### Data extract
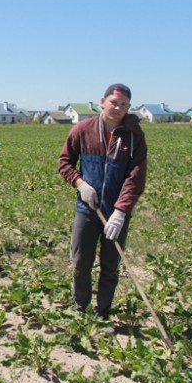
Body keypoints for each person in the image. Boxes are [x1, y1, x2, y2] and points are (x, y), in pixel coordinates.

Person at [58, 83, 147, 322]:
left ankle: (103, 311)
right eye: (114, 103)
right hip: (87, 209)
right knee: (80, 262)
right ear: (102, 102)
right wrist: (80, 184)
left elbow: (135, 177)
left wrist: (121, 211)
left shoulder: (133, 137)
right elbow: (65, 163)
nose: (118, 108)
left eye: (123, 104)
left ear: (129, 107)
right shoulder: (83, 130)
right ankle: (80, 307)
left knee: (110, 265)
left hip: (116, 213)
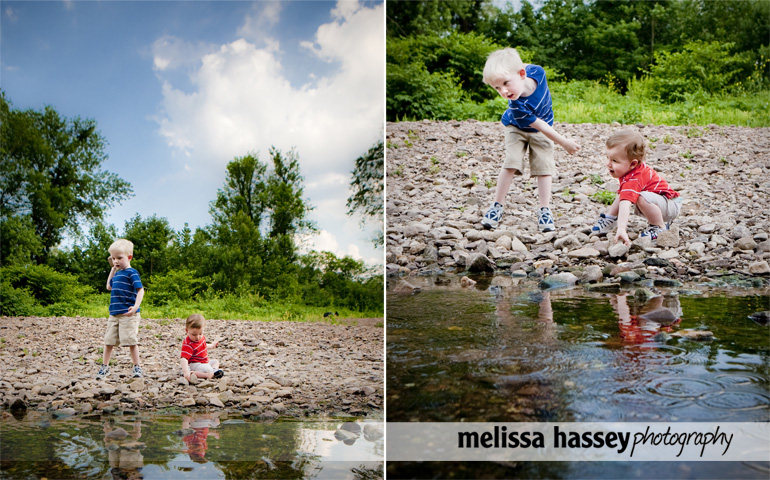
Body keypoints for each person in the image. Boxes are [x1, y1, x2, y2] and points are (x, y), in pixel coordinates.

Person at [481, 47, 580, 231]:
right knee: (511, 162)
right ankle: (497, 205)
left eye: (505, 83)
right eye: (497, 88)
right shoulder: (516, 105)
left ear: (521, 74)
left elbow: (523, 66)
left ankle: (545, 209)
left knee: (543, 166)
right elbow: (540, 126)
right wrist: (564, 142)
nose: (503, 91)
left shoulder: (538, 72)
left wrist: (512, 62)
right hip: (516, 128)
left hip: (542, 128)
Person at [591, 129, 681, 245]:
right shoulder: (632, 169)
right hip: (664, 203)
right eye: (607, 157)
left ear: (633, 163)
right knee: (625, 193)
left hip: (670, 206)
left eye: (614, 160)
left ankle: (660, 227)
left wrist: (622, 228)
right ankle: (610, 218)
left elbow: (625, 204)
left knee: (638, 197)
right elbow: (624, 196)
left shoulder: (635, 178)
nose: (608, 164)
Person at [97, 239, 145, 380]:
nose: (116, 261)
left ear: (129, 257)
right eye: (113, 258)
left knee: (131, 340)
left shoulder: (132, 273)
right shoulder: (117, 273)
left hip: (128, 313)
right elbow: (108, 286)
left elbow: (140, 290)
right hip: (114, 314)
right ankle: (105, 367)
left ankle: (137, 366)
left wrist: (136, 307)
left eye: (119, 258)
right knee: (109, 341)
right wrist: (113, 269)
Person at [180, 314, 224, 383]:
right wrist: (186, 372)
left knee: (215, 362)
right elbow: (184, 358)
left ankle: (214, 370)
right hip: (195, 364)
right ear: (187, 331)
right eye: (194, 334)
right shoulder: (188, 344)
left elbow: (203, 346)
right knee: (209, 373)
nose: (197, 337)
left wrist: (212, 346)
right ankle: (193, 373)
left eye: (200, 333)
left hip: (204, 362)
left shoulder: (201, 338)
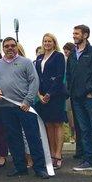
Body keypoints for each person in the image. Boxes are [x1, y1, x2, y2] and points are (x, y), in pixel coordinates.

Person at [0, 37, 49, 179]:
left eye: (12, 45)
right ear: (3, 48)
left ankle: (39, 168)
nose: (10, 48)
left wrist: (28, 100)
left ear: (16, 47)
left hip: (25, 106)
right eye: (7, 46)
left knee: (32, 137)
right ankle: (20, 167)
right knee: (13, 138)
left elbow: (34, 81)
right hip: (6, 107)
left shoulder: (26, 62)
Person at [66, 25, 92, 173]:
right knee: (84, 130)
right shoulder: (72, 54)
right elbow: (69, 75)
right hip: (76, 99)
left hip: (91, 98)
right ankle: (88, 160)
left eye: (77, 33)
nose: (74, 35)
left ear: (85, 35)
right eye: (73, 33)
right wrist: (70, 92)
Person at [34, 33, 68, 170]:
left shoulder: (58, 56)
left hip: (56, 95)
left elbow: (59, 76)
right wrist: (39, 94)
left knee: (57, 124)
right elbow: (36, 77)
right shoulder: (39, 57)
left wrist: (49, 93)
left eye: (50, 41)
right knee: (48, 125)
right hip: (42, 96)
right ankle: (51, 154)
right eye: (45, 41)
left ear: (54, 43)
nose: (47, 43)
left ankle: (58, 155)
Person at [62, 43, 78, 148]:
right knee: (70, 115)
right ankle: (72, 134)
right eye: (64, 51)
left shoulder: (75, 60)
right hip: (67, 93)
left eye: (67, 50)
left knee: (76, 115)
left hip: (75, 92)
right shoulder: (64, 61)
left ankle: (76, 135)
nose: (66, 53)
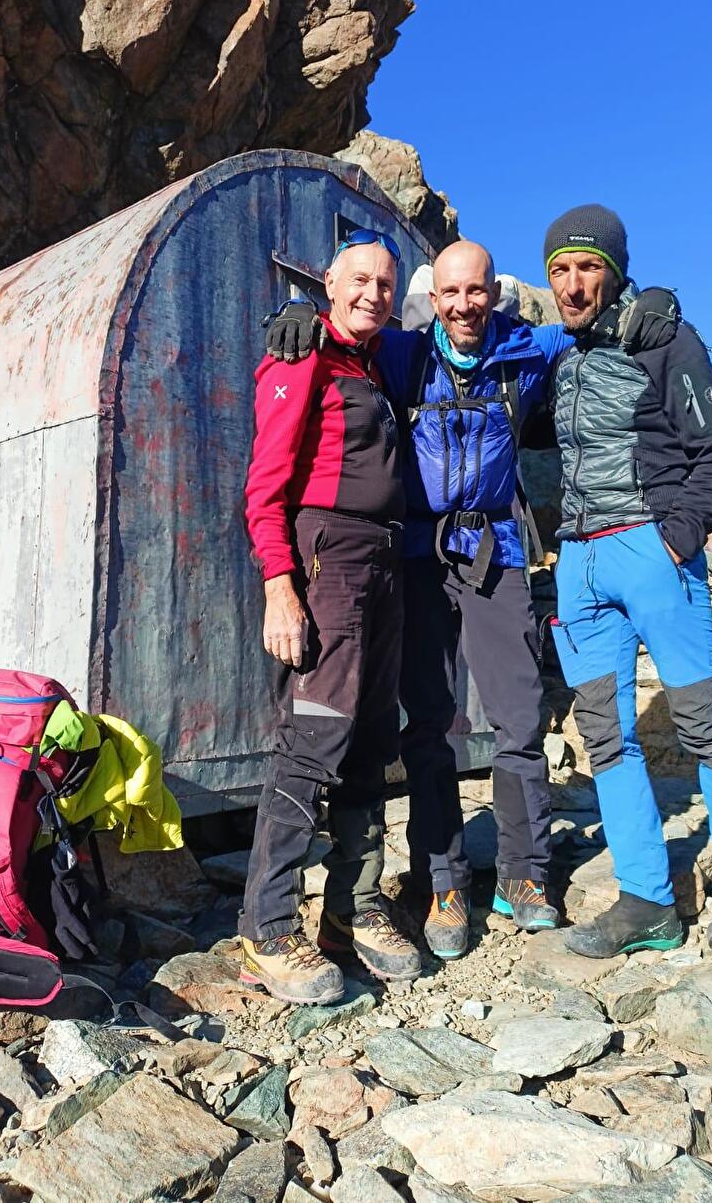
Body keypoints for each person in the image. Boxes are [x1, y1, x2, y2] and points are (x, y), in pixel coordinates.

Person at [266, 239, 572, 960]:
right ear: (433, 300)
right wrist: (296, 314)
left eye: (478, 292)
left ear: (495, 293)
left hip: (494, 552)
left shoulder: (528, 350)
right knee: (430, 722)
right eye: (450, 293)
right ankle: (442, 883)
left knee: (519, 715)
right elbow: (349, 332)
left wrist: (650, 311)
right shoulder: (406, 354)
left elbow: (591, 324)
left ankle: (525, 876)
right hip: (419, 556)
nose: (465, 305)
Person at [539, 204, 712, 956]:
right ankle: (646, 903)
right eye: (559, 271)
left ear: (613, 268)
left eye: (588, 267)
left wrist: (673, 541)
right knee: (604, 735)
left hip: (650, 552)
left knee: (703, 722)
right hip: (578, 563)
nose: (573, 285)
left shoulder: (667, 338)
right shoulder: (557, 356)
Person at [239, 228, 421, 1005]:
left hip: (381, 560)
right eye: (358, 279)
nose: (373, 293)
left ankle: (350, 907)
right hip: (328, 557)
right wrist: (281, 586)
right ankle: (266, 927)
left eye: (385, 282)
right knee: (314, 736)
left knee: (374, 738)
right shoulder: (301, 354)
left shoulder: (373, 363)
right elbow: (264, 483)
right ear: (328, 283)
######
### Data extract
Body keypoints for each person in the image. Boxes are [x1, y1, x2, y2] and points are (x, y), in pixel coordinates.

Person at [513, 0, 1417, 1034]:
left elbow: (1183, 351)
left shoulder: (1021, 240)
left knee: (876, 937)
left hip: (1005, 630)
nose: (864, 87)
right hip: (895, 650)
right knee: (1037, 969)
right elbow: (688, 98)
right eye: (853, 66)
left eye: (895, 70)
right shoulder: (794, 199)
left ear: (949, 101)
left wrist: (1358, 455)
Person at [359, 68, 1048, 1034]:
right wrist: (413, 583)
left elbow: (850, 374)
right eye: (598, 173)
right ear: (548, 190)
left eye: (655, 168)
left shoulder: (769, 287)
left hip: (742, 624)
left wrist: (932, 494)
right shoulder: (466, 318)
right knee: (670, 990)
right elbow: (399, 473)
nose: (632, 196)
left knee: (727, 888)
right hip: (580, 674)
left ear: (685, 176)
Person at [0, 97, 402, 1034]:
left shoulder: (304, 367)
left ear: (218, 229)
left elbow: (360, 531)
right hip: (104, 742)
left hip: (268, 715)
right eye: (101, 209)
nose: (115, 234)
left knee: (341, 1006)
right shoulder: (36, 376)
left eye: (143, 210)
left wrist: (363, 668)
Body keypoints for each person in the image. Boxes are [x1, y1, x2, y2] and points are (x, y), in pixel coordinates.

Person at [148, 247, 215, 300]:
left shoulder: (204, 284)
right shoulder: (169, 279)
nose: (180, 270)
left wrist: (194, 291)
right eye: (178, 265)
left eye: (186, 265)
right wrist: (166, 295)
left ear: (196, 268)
######
> _Instructions to follow_
Reproduce, character for character, only the lines of the preceding data that start at the line with "left shoulder: (204, 284)" and end at the line with "left ear: (196, 268)", both included.

> _Answer to this task_
left shoulder: (204, 284)
right shoulder: (169, 279)
nose: (180, 270)
left wrist: (194, 291)
right eye: (178, 265)
left eye: (186, 265)
right wrist: (166, 295)
left ear: (196, 268)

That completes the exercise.